Oil companies that advocate a gradual energy transition are losing all credibility. That is what activist shareholder Follow This, a well-known critic of oil and gas group Shell and the oil industry in a broader sense, concludes from the new climate report of UN Climate Panel IPCC.


“Shell, which advocates a gradual transition and does not want to reduce its emissions in this decade drastically, cannot continue to claim to have a strategy that is in line with the Paris Climate Agreement,” emphasizes Mark van Baal of Follow This is the first response.

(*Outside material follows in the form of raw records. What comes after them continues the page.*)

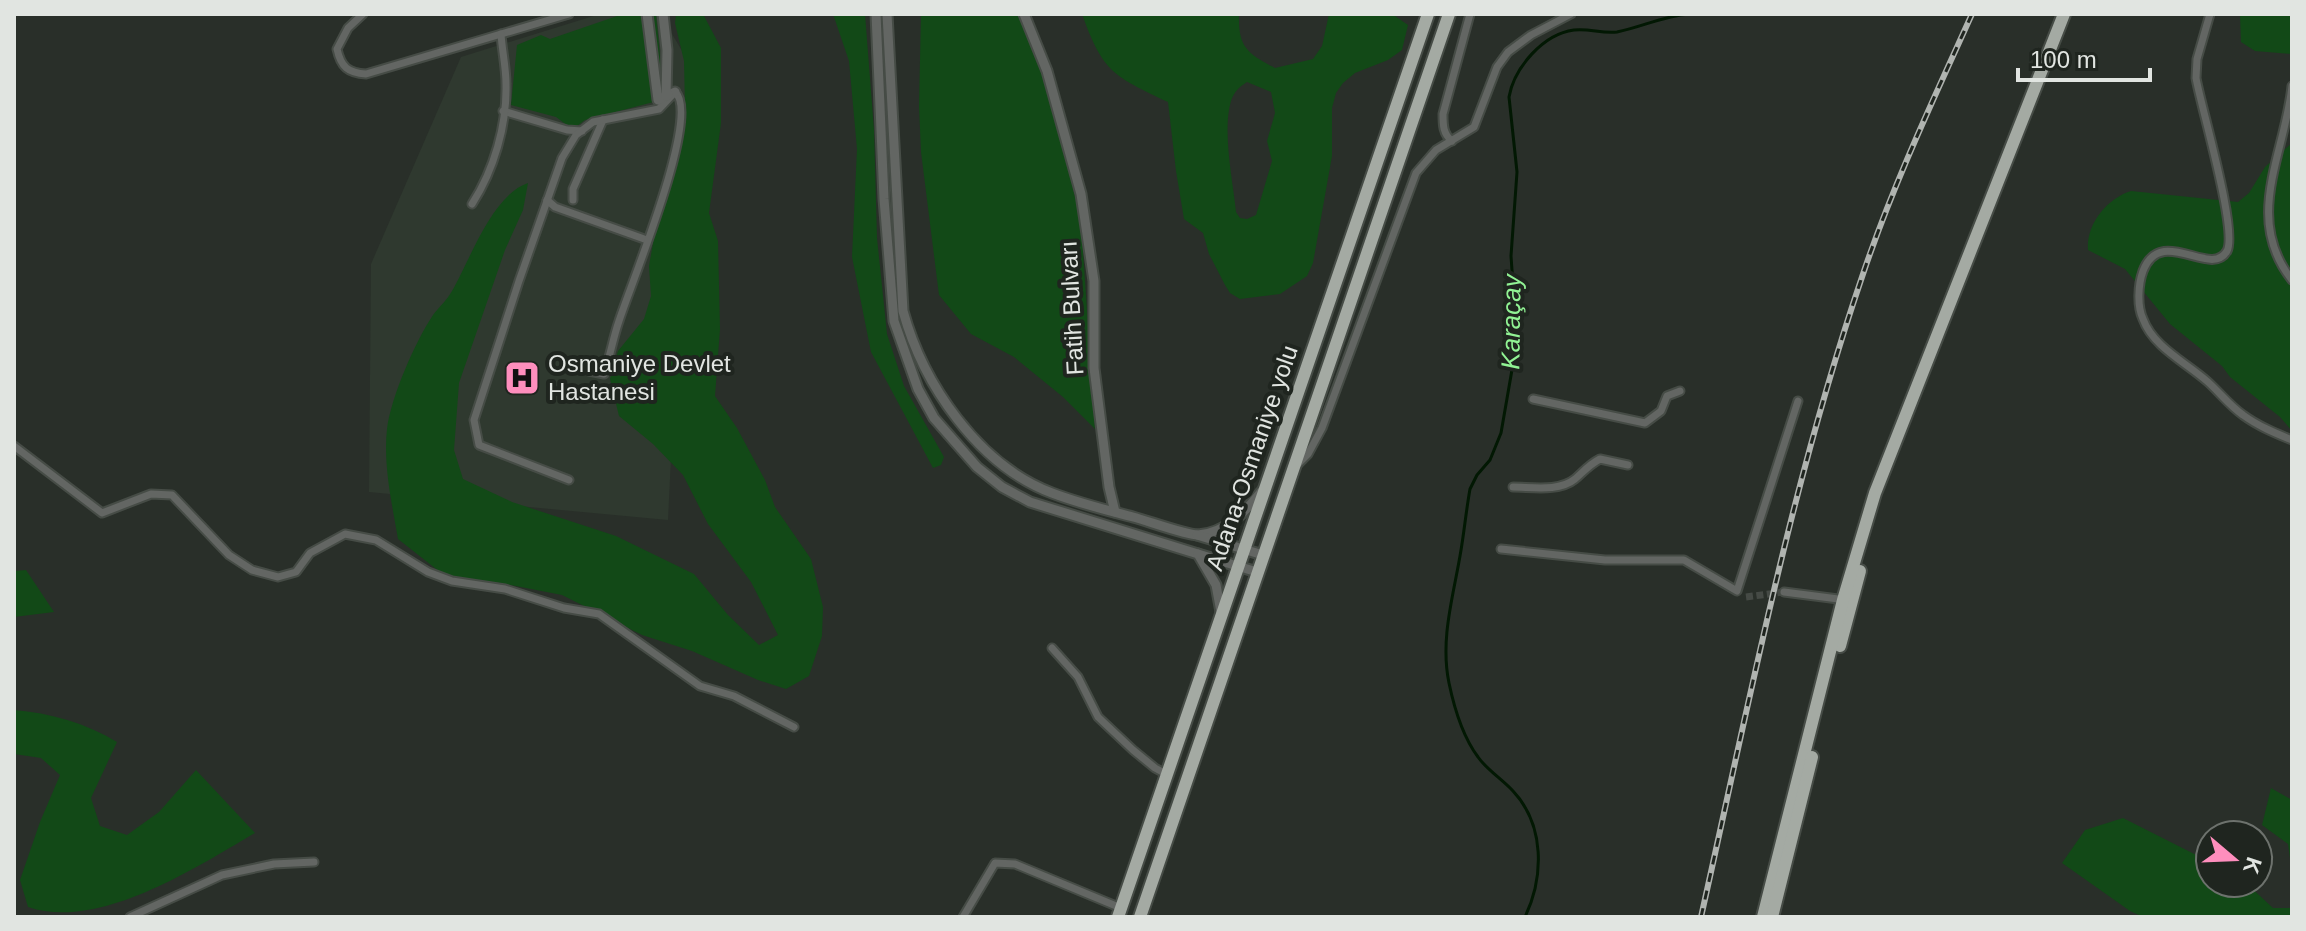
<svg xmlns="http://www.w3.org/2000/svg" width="2306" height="931" font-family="Helvetica,sans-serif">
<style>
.built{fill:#2f392f}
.green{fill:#124917;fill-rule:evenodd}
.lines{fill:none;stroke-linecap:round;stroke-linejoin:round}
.stream{stroke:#021803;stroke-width:3}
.minor-tunnel{stroke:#454a45;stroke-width:7;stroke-dasharray:7 3.5;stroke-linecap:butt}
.minor-casing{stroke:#464c46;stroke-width:11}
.tertiary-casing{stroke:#464c46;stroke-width:13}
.trunk-casing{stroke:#464c46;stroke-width:16}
.minor{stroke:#636663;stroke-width:7}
.tertiary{stroke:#636663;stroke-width:9}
.trunk{stroke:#a4aaa3;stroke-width:12}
.rail-casing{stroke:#b0b4b0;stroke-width:6}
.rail{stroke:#1f251f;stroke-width:3;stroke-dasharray:9;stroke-linecap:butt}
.labels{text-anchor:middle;stroke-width:8;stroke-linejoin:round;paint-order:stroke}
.street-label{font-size:24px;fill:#e1e5e1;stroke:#1f251f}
.poi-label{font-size:24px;fill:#e1e5e1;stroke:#1f251f;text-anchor:start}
.water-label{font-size:26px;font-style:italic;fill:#91f394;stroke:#1f251f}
</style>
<rect width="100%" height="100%" fill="#292f29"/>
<path class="built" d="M600,14H660L690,64L668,520L369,492L371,264L461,57Z"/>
<g class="green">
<path d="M623,14H656L663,88L661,100L585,120L577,126H568L556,117L511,105L517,45L541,35L550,39Z"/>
<path d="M676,14H703L721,48V123L709,213L718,241L720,329L715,396L737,428L765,480L775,507L811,559L823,607L822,636L809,676L786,689L758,680L692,651L642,635L562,595L500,583L445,576L398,539C392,504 383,465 387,429C391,397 415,342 433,315C439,307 447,300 452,291C470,260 492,195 528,183L523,210L505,250L459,383L454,450L463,479L512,502L616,536L694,574L728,615L759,645L778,635L751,582L708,524L683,475L653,444L619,416L610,379L618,351L644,319L651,296L649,266L659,209L673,180L685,106L684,61L675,23Z"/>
<path d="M833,14H865L874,130L877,238L887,334L904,386L944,457L941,465L933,468L871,352L852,257L857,149L849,61Z"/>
<path d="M921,14H1021L1048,87L1081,221L1095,429L1063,397L1014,357L971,334L939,295L921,152L919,106Z"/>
<path d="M1082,14H1239C1238,47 1247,53 1275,68L1313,59L1322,46L1329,14H1392L1408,25L1402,50L1388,60L1355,73L1343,83L1336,93L1332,108V156L1313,263L1307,276L1280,294L1240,299L1230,293L1225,285L1209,254L1203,233L1184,219L1176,171L1168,102C1114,76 1103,73 1082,14ZM1247,82L1271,92L1275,113L1267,141L1272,161L1256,215L1247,219L1240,218L1236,212C1233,181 1222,131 1231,101C1234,92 1239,87 1247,82Z"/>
<path d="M2240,14H2292V54L2255,51L2241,42Z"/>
<path d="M2292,143V431L2280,417L2230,377L2222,366L2170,324L2125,269L2088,250C2086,225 2106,199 2131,191L2238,202L2249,193L2265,167Z"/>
<path d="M26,570L54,612L14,617V571Z"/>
<path d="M14,710C50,713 86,723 117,742L91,798L100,826L127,835L159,812L196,770L255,833C195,868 99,931 28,907L20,880L40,822L60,775L41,758L14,754Z"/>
<path d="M2271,788L2292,800V872L2288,844L2262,825Z"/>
<path d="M2123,818L2210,862V883H2246L2273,908H2292V917H2143L2130,911L2062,863L2085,830Z"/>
</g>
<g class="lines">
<g class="stream">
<path d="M1703,14H1713"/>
<path d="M1525,917C1544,877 1545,825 1513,791C1502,779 1487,770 1478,757C1463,737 1454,707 1449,683C1440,640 1453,597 1460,556C1464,534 1466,511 1470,489L1477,475L1490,460L1501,433L1517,341L1511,256L1517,172L1509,97C1514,68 1543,34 1574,30C1589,28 1602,34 1617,32C1642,27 1663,16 1689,14"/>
</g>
<path class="minor-tunnel" d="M1746,597L1784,592"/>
<defs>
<g id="minor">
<path d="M363,14L348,28L337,49C341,67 348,73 366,74L569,14"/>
<path d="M2210,14L2197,59L2196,78C2201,107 2238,231 2227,251C2211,279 2161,224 2143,271C2138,285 2137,306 2143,319C2153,347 2187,363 2208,382C2220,393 2230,406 2243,415C2258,426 2275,433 2292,440"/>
<path d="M2292,86C2285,154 2243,218 2292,280"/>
<path d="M503,111L567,130L582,131"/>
<path d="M1452,141C1443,134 1443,125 1443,114L1470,14"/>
<path d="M547,200L555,207L647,240"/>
<path d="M573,200V189L603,120"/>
<path d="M472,204C494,170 507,125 506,84C506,67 502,50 501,34"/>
<path d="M1533,399L1645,423L1661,411L1667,396L1680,391"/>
<path d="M14,446L102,513L151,494L172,495L229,555L252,570L278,577L296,572L310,553L345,534L376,540L428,572L452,581L505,589L564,608L599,614L700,686L734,696L794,727"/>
<path d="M1296,466L1308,454L1322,428L1416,173L1436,150L1474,127L1497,67L1508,52L1531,35L1571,14"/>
<path d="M569,480L479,445L474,420L519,281L562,158L576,135L593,122L659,109L675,92C702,114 630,286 619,321C613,338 610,357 604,374L589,371"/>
<path d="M1513,487C1532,487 1559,492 1575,479C1584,471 1590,464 1600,459L1628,465"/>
<path d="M1501,549L1605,560H1684L1737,591L1798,401"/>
<path d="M1784,592L1846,600"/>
<path d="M1052,648L1078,677L1098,717L1133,750L1155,768L1166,774"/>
<path d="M130,917L222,875L274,864L314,862"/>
<path d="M963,917L995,863L1015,864L1121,908"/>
</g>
<g id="tertiary">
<path d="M647,14L658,100L675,92"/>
<path d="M663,14L667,50L666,96L668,95"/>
<path d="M876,14L884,199L894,321L918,389L934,418L977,467L1002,487L1030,502L1198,554L1216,585L1221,612"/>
<path d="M887,14L903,311C923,384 978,465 1052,493C1078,503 1106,510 1133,517C1148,521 1186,535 1198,535C1226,533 1245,512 1261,492"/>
<path d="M1024,14L1047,71L1081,194L1094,281V368L1109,487L1115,512"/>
<path d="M1197,535L1263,555"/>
<path d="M1198,554L1257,572"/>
</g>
<g id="trunk">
<path d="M1840,646L1860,571"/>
<path d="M1118,917L1428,14"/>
<path d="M1140,917L1449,14"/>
<path d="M1763,917L1843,600L1875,493L2064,14"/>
<path d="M1772,917L1812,757"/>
</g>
</defs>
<use href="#minor" class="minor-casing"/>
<use href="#tertiary" class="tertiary-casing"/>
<use href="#trunk" class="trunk-casing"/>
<use href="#minor" class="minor"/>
<use href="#tertiary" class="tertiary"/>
<use href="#trunk" class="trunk"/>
<defs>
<path id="rail" d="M1701,917C1749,703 1791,485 1862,277C1892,187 1933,100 1972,14"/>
</defs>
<use href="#rail" class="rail-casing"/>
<use href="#rail" class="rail"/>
</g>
<defs>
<symbol id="hospital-square" viewBox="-11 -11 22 22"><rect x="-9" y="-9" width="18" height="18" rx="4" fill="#fe8ebd" stroke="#1f251f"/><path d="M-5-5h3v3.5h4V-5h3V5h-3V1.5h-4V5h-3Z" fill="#111"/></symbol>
</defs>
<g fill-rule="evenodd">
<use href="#hospital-square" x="502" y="358" width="40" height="40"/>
</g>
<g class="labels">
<g class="street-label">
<text transform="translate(1072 308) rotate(-93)" y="8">Fatih Bulvarı</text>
<text transform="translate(1252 458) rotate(-71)" y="8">Adana-Osmaniye yolu</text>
</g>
<g class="poi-label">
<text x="548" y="372">Osmaniye Devlet<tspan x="548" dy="28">Hastanesi</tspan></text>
</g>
<g class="water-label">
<text transform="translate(1511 322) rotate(-89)" y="9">Karaçay</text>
</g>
</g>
<rect width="2306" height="931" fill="none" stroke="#e1e5e1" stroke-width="32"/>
<g transform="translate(2234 859) rotate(109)"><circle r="38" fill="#1f251f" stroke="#6d726d" stroke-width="2"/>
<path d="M0-6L14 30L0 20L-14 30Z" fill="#fe8ebd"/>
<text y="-12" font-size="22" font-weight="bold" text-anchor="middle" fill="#e1e5e1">K</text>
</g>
<path d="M2018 68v12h132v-12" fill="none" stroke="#e1e5e1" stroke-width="4"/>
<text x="2030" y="68" font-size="24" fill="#e1e5e1" stroke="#1f251f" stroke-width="6" paint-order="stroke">100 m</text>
</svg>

Follow This is best known in the Netherlands for its own climate proposal that has been put to the vote at Shell’s shareholders’ meetings for years. Those attempts have been rejected by a majority of shareholders, although the number of votes in favour has grown. This year Shell also came up with its own climate plans. They did get approval from enough shareholders. But Follow This does not find the path chosen by Shell sufficient.

“We hope that CEOs who want to be part of the solution read this report and finally draw the only logical conclusion: their emissions must immediately be drastically reduced,” says Van Baal about the new climate report. Talking about “net zero emissions” by 2050 is pointless, he says, without immediate action.

“There is no more time for the gradual transition that oil companies want. If they had wanted a gradual transition, they should have opted for it in the late 1980s, when the IPCC was established. Instead, they chose to fund climate denial.”

Shell has not yet responded to the new climate report.